╭─ Given data
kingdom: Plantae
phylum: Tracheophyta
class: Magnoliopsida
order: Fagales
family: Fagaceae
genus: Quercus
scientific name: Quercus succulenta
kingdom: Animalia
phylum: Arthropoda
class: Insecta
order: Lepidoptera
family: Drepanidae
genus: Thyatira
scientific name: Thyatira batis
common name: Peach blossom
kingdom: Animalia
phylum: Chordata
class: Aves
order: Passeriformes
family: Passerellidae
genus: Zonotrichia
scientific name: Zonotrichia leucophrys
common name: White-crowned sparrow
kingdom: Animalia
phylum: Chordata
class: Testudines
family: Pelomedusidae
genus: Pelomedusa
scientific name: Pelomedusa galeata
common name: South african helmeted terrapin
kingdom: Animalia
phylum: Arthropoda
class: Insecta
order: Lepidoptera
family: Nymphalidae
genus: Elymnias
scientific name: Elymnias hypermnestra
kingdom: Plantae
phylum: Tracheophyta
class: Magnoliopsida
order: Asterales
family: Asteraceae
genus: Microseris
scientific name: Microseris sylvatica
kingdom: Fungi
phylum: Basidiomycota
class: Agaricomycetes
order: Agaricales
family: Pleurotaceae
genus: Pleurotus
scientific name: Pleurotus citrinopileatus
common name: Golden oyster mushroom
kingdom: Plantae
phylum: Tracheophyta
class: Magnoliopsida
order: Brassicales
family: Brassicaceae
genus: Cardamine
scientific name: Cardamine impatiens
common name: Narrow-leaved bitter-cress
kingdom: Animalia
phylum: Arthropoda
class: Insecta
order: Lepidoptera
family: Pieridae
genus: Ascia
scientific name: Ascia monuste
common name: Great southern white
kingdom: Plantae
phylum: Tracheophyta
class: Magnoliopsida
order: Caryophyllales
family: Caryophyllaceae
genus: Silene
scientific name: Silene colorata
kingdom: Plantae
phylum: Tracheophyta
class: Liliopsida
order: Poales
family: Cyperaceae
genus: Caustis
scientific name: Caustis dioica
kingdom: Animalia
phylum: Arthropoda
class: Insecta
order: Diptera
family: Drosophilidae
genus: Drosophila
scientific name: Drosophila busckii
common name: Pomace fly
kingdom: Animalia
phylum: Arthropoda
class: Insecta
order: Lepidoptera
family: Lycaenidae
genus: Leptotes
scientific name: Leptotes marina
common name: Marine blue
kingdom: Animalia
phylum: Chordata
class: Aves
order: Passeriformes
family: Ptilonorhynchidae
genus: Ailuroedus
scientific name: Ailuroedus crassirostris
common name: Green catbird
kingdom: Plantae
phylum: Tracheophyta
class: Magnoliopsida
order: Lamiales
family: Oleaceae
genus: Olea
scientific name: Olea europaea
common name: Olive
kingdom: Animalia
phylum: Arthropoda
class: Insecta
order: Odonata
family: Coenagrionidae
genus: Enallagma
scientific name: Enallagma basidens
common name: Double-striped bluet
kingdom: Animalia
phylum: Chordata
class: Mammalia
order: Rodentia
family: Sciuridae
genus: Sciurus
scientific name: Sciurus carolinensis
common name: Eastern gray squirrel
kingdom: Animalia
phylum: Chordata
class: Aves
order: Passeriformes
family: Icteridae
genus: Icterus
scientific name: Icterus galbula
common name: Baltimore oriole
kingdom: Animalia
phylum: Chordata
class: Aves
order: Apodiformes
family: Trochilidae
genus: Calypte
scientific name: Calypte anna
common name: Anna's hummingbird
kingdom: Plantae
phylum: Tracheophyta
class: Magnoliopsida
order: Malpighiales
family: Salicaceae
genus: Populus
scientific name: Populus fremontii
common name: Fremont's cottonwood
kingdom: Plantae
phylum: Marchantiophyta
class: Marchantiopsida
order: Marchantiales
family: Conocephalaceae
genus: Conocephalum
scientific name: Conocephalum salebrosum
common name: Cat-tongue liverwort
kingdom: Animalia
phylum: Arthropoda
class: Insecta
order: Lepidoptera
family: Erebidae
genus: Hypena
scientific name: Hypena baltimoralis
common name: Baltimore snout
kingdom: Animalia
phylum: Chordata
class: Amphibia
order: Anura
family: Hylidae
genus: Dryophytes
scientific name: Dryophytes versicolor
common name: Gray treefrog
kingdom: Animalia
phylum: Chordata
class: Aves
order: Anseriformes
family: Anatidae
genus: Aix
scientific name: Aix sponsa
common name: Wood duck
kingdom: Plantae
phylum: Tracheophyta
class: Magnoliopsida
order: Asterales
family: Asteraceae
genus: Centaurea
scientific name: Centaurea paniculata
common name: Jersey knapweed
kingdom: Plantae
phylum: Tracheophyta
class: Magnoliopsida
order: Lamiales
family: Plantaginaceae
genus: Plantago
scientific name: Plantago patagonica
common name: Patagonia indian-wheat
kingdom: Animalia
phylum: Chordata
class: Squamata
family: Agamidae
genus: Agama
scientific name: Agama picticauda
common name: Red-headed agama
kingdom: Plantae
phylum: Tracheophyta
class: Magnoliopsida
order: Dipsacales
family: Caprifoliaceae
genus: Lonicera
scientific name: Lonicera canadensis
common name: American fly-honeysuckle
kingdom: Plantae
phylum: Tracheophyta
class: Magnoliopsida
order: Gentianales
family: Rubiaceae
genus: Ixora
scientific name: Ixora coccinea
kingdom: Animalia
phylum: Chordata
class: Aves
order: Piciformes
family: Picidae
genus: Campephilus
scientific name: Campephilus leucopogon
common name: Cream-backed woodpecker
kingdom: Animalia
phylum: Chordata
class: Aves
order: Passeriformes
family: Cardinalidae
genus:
╰─
→ What to do
Could you copy every one of the records above line for line, leaving each one unchanged?

→ Correct response
kingdom: Plantae
phylum: Tracheophyta
class: Magnoliopsida
order: Fagales
family: Fagaceae
genus: Quercus
scientific name: Quercus succulenta
kingdom: Animalia
phylum: Arthropoda
class: Insecta
order: Lepidoptera
family: Drepanidae
genus: Thyatira
scientific name: Thyatira batis
common name: Peach blossom
kingdom: Animalia
phylum: Chordata
class: Aves
order: Passeriformes
family: Passerellidae
genus: Zonotrichia
scientific name: Zonotrichia leucophrys
common name: White-crowned sparrow
kingdom: Animalia
phylum: Chordata
class: Testudines
family: Pelomedusidae
genus: Pelomedusa
scientific name: Pelomedusa galeata
common name: South african helmeted terrapin
kingdom: Animalia
phylum: Arthropoda
class: Insecta
order: Lepidoptera
family: Nymphalidae
genus: Elymnias
scientific name: Elymnias hypermnestra
kingdom: Plantae
phylum: Tracheophyta
class: Magnoliopsida
order: Asterales
family: Asteraceae
genus: Microseris
scientific name: Microseris sylvatica
kingdom: Fungi
phylum: Basidiomycota
class: Agaricomycetes
order: Agaricales
family: Pleurotaceae
genus: Pleurotus
scientific name: Pleurotus citrinopileatus
common name: Golden oyster mushroom
kingdom: Plantae
phylum: Tracheophyta
class: Magnoliopsida
order: Brassicales
family: Brassicaceae
genus: Cardamine
scientific name: Cardamine impatiens
common name: Narrow-leaved bitter-cress
kingdom: Animalia
phylum: Arthropoda
class: Insecta
order: Lepidoptera
family: Pieridae
genus: Ascia
scientific name: Ascia monuste
common name: Great southern white
kingdom: Plantae
phylum: Tracheophyta
class: Magnoliopsida
order: Caryophyllales
family: Caryophyllaceae
genus: Silene
scientific name: Silene colorata
kingdom: Plantae
phylum: Tracheophyta
class: Liliopsida
order: Poales
family: Cyperaceae
genus: Caustis
scientific name: Caustis dioica
kingdom: Animalia
phylum: Arthropoda
class: Insecta
order: Diptera
family: Drosophilidae
genus: Drosophila
scientific name: Drosophila busckii
common name: Pomace fly
kingdom: Animalia
phylum: Arthropoda
class: Insecta
order: Lepidoptera
family: Lycaenidae
genus: Leptotes
scientific name: Leptotes marina
common name: Marine blue
kingdom: Animalia
phylum: Chordata
class: Aves
order: Passeriformes
family: Ptilonorhynchidae
genus: Ailuroedus
scientific name: Ailuroedus crassirostris
common name: Green catbird
kingdom: Plantae
phylum: Tracheophyta
class: Magnoliopsida
order: Lamiales
family: Oleaceae
genus: Olea
scientific name: Olea europaea
common name: Olive
kingdom: Animalia
phylum: Arthropoda
class: Insecta
order: Odonata
family: Coenagrionidae
genus: Enallagma
scientific name: Enallagma basidens
common name: Double-striped bluet
kingdom: Animalia
phylum: Chordata
class: Mammalia
order: Rodentia
family: Sciuridae
genus: Sciurus
scientific name: Sciurus carolinensis
common name: Eastern gray squirrel
kingdom: Animalia
phylum: Chordata
class: Aves
order: Passeriformes
family: Icteridae
genus: Icterus
scientific name: Icterus galbula
common name: Baltimore oriole
kingdom: Animalia
phylum: Chordata
class: Aves
order: Apodiformes
family: Trochilidae
genus: Calypte
scientific name: Calypte anna
common name: Anna's hummingbird
kingdom: Plantae
phylum: Tracheophyta
class: Magnoliopsida
order: Malpighiales
family: Salicaceae
genus: Populus
scientific name: Populus fremontii
common name: Fremont's cottonwood
kingdom: Plantae
phylum: Marchantiophyta
class: Marchantiopsida
order: Marchantiales
family: Conocephalaceae
genus: Conocephalum
scientific name: Conocephalum salebrosum
common name: Cat-tongue liverwort
kingdom: Animalia
phylum: Arthropoda
class: Insecta
order: Lepidoptera
family: Erebidae
genus: Hypena
scientific name: Hypena baltimoralis
common name: Baltimore snout
kingdom: Animalia
phylum: Chordata
class: Amphibia
order: Anura
family: Hylidae
genus: Dryophytes
scientific name: Dryophytes versicolor
common name: Gray treefrog
kingdom: Animalia
phylum: Chordata
class: Aves
order: Anseriformes
family: Anatidae
genus: Aix
scientific name: Aix sponsa
common name: Wood duck
kingdom: Plantae
phylum: Tracheophyta
class: Magnoliopsida
order: Asterales
family: Asteraceae
genus: Centaurea
scientific name: Centaurea paniculata
common name: Jersey knapweed
kingdom: Plantae
phylum: Tracheophyta
class: Magnoliopsida
order: Lamiales
family: Plantaginaceae
genus: Plantago
scientific name: Plantago patagonica
common name: Patagonia indian-wheat
kingdom: Animalia
phylum: Chordata
class: Squamata
family: Agamidae
genus: Agama
scientific name: Agama picticauda
common name: Red-headed agama
kingdom: Plantae
phylum: Tracheophyta
class: Magnoliopsida
order: Dipsacales
family: Caprifoliaceae
genus: Lonicera
scientific name: Lonicera canadensis
common name: American fly-honeysuckle
kingdom: Plantae
phylum: Tracheophyta
class: Magnoliopsida
order: Gentianales
family: Rubiaceae
genus: Ixora
scientific name: Ixora coccinea
kingdom: Animalia
phylum: Chordata
class: Aves
order: Piciformes
family: Picidae
genus: Campephilus
scientific name: Campephilus leucopogon
common name: Cream-backed woodpecker
kingdom: Animalia
phylum: Chordata
class: Aves
order: Passeriformes
family: Cardinalidae
genus:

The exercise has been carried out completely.